Once again, some amazing western writers will saddle up and head for the Payson Book Festival July 20 at the Mazatzal Casino.

Dee Strickland Johnson

Buckshot Dot, also known as Dee Strickland Johnson, is an Arizona Culturekeeper and “as Arizona as sagebrush, saguaro, and stone logs.” Born in Flagstaff, Dot grew up on the Navajo and Hualapai reservations and at Petrified Forest National Monument.

Later she and her husband “Ol’ Buck” operated a cattle ranch in the Arkansas Ozarks in the 1970s.

Dot has written and illustrated several award-winning books. “Arizona Women: Weird, Wild, and Wonderful” was awarded the Western Music Association’s Cowboy Poetry Book of the Year. A third edition will be available at the Payson Book Festival.

As one of Arizona’s great cowboy singers and poets, Dot was awarded the title of Female Cowboy Poet of the Year by the Academy of Western Artists, and her song, “Old Hank Morgan’s Place” was a finalist for AWA’s Cowboy Song of the Year.

Dot’s ability to hold audiences spellbound could well go back to her experience as a teacher of American history. Incorporating poetry, songs, and costumes of the period made both the teaching and learning exciting and fun.

When asked, “A history book in verse?” Dot replied, “Why not?” So, that’s what she did in her book, “Arizona Herstory.”

Dot’s latest projects include the writing of a children’s book called “The Mystery of Little Nepo” and Woodland Fairy Poems.

“Buckshot Dot,” says State Historian Marshall Trimble, “is one of the most gifted and talented performers I’ve ever had the pleasure of working with.”

Marshall Trimble

Trimble himself is a noted historian, author, folksinger and humorist and has been called the “Will Rogers of Arizona.” He was born in Mesa. Grew up in Ash Fork, a small railroad town along old Route 66, and now makes his home in Scottsdale.

“Ask the average Arizonan to name an Arizona historian,” states Arizona writer Dean Smith, “and he’s most likely to reply, Marshall Trimble. Then ask them to name a cowboy singer, humorist, or a storyteller and they’ll still reply, Marshall Trimble.”

After 40 years of teaching Arizona history at Scottsdale Community College, Trimble said of his retirement in 2014, “The newspapers and social media have written and said a lot about my retirement. It’s true, I did retire, but I haven’t missed a day of work since.”

The Arizona Republic calls him the state’s “most recognizable goodwill ambassador,” appearing on radio, TV and documentaries. He has won numerous honors and awards, and was inducted into the Arizona Music and Entertainment Hall of Fame. His latest book is “Arizona Oddities — Land of Anomalies & Tamales.” The author of 22 books on Arizona and the West, Trimble answers questions about the Old West from readers all over the world in his popular True West Magazine column, “Ask the Marshall.”
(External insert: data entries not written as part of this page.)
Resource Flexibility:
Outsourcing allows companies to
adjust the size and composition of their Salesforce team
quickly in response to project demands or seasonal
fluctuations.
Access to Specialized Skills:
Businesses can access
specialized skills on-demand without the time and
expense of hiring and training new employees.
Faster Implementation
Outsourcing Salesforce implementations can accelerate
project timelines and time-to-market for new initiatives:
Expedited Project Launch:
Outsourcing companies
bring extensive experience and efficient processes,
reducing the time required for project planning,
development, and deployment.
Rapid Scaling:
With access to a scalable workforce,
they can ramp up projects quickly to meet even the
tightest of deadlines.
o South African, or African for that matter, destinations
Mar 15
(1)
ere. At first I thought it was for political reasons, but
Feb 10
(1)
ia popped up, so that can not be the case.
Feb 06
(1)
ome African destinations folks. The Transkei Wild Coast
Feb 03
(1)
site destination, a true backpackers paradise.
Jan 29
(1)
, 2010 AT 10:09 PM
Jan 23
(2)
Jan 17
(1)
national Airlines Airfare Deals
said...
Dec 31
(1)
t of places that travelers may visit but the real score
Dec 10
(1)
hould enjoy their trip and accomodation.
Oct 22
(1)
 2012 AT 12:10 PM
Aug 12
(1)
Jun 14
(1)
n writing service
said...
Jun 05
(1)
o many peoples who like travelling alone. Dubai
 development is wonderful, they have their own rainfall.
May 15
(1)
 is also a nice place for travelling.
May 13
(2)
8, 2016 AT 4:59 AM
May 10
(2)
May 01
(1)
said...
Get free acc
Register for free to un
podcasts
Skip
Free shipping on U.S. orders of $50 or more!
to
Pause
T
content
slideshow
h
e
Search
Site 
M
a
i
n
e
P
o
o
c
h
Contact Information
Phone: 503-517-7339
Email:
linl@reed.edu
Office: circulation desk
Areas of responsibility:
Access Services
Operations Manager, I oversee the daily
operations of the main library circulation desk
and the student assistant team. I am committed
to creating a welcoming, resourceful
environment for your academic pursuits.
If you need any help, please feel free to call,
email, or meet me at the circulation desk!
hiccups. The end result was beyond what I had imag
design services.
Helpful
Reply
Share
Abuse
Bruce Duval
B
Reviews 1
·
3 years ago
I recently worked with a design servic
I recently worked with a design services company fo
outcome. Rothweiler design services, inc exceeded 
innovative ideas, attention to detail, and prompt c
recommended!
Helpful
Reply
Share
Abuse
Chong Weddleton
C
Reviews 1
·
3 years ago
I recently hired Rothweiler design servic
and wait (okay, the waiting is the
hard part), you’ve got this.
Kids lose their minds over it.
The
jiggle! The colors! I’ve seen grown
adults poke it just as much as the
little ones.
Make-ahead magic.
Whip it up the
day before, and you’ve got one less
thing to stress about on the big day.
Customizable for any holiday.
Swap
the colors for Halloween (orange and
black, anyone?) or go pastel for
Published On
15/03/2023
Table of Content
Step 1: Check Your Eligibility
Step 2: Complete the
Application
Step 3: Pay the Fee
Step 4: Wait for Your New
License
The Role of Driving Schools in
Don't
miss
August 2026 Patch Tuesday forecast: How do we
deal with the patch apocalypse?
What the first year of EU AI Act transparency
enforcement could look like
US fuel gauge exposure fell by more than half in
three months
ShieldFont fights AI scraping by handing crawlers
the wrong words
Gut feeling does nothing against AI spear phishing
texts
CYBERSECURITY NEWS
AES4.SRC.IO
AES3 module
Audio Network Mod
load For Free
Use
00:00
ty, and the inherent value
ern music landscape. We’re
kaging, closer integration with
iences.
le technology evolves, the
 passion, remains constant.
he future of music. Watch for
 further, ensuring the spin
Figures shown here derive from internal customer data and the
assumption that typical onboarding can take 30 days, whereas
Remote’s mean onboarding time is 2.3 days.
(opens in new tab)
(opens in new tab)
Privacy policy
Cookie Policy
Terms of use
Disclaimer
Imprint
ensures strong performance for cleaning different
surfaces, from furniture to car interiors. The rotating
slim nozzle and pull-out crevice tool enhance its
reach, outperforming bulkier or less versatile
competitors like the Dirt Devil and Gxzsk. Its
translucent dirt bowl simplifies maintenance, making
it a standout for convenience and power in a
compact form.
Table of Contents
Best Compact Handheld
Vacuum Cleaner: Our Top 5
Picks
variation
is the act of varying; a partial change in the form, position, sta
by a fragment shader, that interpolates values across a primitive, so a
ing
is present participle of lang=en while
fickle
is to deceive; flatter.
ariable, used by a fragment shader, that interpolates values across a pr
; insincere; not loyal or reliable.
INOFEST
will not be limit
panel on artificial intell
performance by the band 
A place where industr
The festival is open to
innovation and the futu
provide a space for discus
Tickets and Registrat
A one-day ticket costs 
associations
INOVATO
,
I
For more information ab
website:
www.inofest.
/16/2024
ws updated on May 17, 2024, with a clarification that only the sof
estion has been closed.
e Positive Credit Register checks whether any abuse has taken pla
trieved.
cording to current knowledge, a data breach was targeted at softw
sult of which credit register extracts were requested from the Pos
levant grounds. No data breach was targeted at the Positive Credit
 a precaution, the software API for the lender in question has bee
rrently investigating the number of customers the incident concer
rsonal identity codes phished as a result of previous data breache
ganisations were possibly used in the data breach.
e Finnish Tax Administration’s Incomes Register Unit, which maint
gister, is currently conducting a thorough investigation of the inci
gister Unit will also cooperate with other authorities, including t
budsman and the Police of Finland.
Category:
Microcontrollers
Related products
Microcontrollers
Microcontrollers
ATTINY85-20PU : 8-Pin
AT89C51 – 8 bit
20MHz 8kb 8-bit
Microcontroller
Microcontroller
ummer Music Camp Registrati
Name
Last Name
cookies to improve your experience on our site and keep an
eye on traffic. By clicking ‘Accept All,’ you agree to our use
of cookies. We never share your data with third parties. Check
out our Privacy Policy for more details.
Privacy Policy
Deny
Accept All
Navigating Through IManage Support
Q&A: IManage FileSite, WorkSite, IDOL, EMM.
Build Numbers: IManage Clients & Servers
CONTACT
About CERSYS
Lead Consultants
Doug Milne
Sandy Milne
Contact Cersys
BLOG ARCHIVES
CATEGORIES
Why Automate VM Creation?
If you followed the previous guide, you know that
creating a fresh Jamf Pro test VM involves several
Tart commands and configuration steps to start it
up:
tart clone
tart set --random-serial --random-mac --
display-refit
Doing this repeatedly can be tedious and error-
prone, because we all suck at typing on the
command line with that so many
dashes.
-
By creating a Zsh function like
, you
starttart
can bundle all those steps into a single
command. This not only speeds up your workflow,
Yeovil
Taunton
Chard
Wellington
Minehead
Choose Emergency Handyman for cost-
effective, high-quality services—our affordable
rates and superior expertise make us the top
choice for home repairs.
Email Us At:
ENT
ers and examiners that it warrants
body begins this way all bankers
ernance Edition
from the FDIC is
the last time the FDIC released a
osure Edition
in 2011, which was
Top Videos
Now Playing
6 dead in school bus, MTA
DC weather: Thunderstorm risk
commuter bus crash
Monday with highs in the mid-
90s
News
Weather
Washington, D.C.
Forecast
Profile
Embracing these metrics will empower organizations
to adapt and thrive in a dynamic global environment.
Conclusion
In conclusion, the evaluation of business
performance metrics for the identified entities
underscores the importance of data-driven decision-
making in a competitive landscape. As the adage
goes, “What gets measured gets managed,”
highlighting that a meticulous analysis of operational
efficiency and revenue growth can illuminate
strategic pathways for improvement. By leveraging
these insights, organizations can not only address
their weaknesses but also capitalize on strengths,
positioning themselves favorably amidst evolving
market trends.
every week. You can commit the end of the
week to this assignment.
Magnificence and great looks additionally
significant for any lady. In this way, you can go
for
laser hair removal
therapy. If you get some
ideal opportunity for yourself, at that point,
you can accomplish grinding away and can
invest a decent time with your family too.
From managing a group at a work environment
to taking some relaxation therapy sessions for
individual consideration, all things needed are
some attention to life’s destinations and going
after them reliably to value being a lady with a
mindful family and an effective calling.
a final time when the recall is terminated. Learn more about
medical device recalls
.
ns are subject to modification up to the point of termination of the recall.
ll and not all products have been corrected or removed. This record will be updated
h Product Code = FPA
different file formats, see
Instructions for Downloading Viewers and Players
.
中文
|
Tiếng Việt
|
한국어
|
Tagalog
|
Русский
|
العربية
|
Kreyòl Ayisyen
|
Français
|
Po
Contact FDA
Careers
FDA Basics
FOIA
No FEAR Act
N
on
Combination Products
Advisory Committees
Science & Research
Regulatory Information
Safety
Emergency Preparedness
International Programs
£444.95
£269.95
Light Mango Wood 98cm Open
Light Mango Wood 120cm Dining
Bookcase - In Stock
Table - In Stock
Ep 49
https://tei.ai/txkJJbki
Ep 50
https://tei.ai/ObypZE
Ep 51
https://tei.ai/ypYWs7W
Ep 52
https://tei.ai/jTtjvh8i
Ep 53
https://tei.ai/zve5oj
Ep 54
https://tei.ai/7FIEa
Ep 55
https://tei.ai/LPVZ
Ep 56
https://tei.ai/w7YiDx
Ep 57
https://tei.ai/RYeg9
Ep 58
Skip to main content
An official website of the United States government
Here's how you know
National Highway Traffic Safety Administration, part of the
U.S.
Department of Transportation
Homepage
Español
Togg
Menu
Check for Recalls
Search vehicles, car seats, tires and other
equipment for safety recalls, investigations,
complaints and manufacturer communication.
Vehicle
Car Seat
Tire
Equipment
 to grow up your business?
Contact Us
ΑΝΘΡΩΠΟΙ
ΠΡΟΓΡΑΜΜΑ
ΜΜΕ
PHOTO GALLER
Trimble is also one of the July 20 Payson Book Fest’s featured western authors.

Bob Boze Bell

Another strong western writer is Bob Boze Bell, executive editor and co-owner of True West Magazine published in Cave Creek. He joins Buckshot Dot and Trimble as one of the festival’s featured western authors.

Bell is the author of a dozen personally illustrated, groundbreaking books on the history of the West. His subjects include Wyatt Earp, Billy the Kid and Doc Holliday, along with a compilation of Classic Gunfights, Volume III. In addition to his efforts for True West, Bell’s work has appeared in Arizona Highways, Playboy and National Lampoon. His artwork is featured on numerous book covers, and he appears often on the History Channel, Discovery Channel and the Westerns Channel.

Bell is bringing some of his best writers and authors to the Payson Book Festival this year.

You won’t want to miss any of these writers and all the others participating in the Fifth Annual Payson Book Festival from 9 a.m. to 3:30 p.m., Saturday, July 20 at the Mazatzal Hotel & Casino ballroom.